California Withdraws EPA Requests to Phase Out Diesel Trains and Big Rigs

California Withdraws EPA Requests to Phase Out Diesel Trains and Big Rigs

SACRAMENTO, Calif. — California’s plans to limit pollution from diesel-powered trains and big rigs were put on hold because they thought the new Trump administration would fight them.

The California Air Resources Board said on Tuesday that it was pulling its requests for federal approval to make rules for locomotives and semi-trucks that put them under tougher emissions standards because the U.S. Environmental Protection Agency had not yet approved them. The choice was made just a few days before Democratic President Joe Biden stepped down.

During his first term in office, Trump tried to stop California from taking action on climate change, such as rules that would have cut down on greenhouse gas emissions from transportation.

California changed some rules after the EPA didn’t agree with them. These changes would have stopped selling new semi-trucks and buses that run on diesel by 2036. In 2023, the Air Resources Board made the rule. The agency also approved another rule that same month that would have banned locomotive engines that are more than 23 years old by 2030 and boosted the use of zero-emissions technology to move freight from ports and around railyards.

Businesses were against both rules because they thought they would be expensive and hard to follow.

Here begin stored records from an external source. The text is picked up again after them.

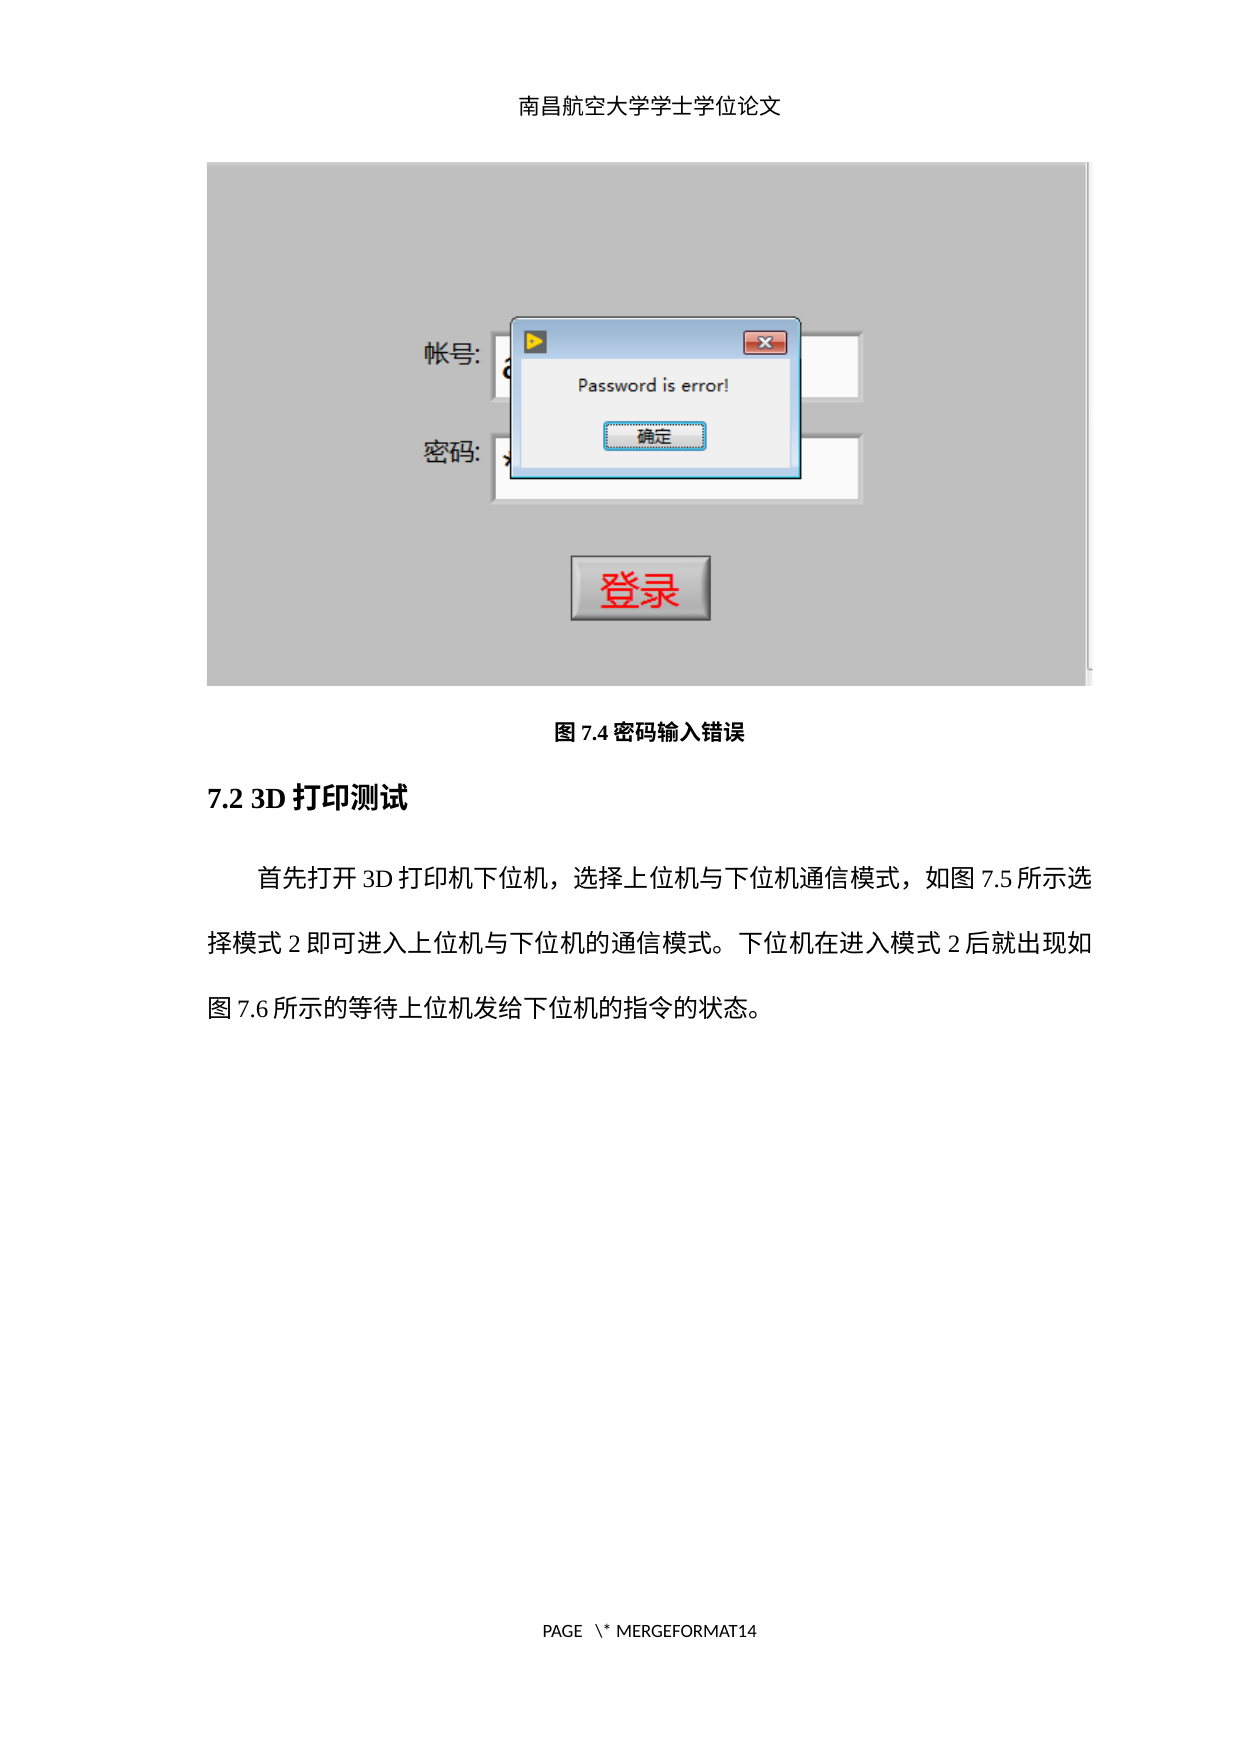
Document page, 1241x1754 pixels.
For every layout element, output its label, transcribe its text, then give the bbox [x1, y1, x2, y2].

subtitle 7.2 3D打印测试 [207, 763, 1092, 828]
text 首先打开3D打印机下位机，选择上位机与下位机通信模式，如图7.5所示选择模式2即可进入上位机与下位机的通信模式。下位机在进入模式2后就出现如图7.6所示的等待上位机发给下位机的指令的状态。 [207, 844, 1092, 1039]
text 图7.4 密码输入错误 [207, 714, 1092, 747]
picture [206, 162, 1093, 686]
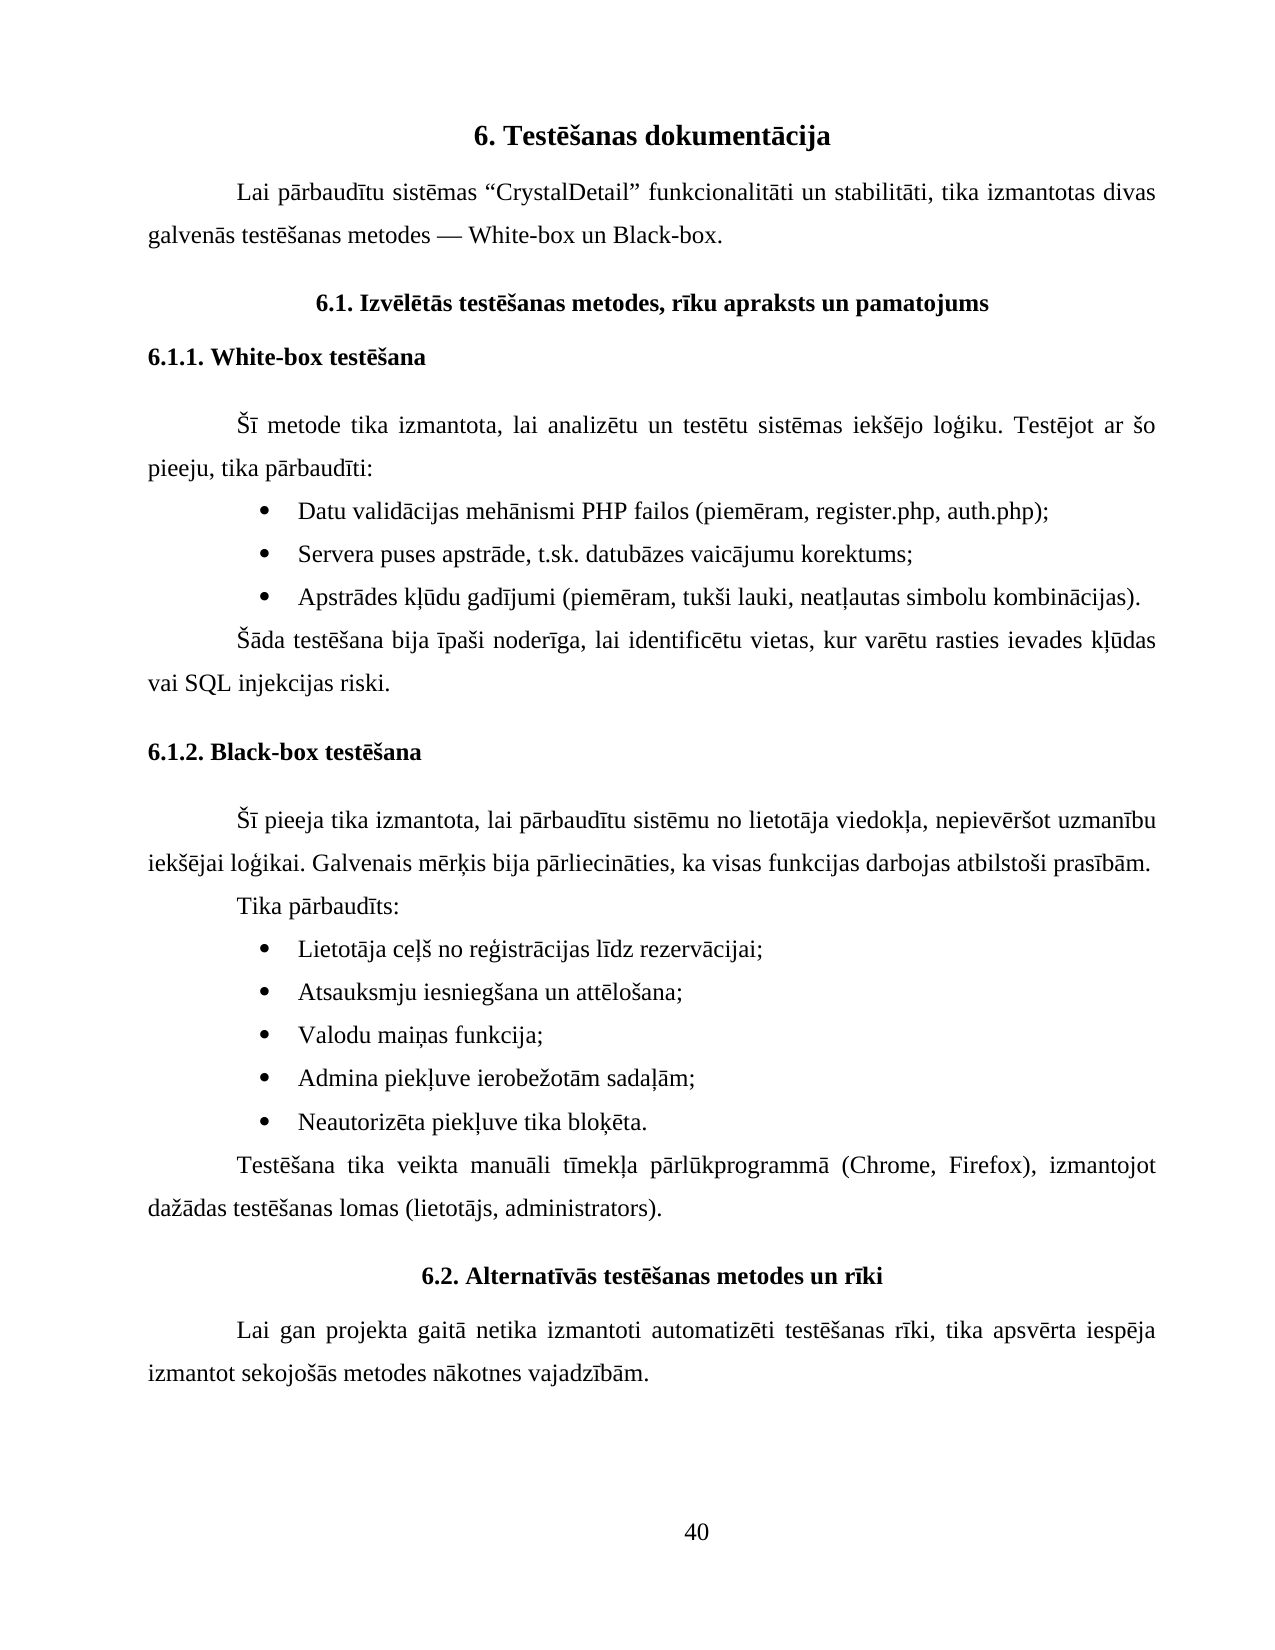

The head of the Air Resources Board, Liane Randolph, said that the agency is looking at its choices for how to keep working to reduce emissions that warm the planet and improve air quality, but she didn’t say what the next step would be.

Randolph said in a statement, “We are disappointed that the U.S. EPA wasn’t able to act on all the requests in time, but the withdrawal is an important step given the uncertainty caused by the incoming administration that has attacked California’s programs to protect public health and the climate and has said it will continue to do so.”

A spokesman for the EPA’s Pacific Southwest area, Mike Alpern, said that the agency would not do anything else about the rules.

California has long had the power to make rules about pollution that are stricter than federal rules. During Trump’s first term, his government questioned that power. But last year, a federal court supported California’s right to set the strictest rules in the country for vehicle emissions. Last month, the EPA gave California the power to police a rule that says by 2035, no new gas-powered cars will be sold in the state.

A Trump transition team spokesperson, Karoline Leavitt, didn’t say anything about California pulling its waiver requests, but she did say that the new president would work to improve air and water pollution as president.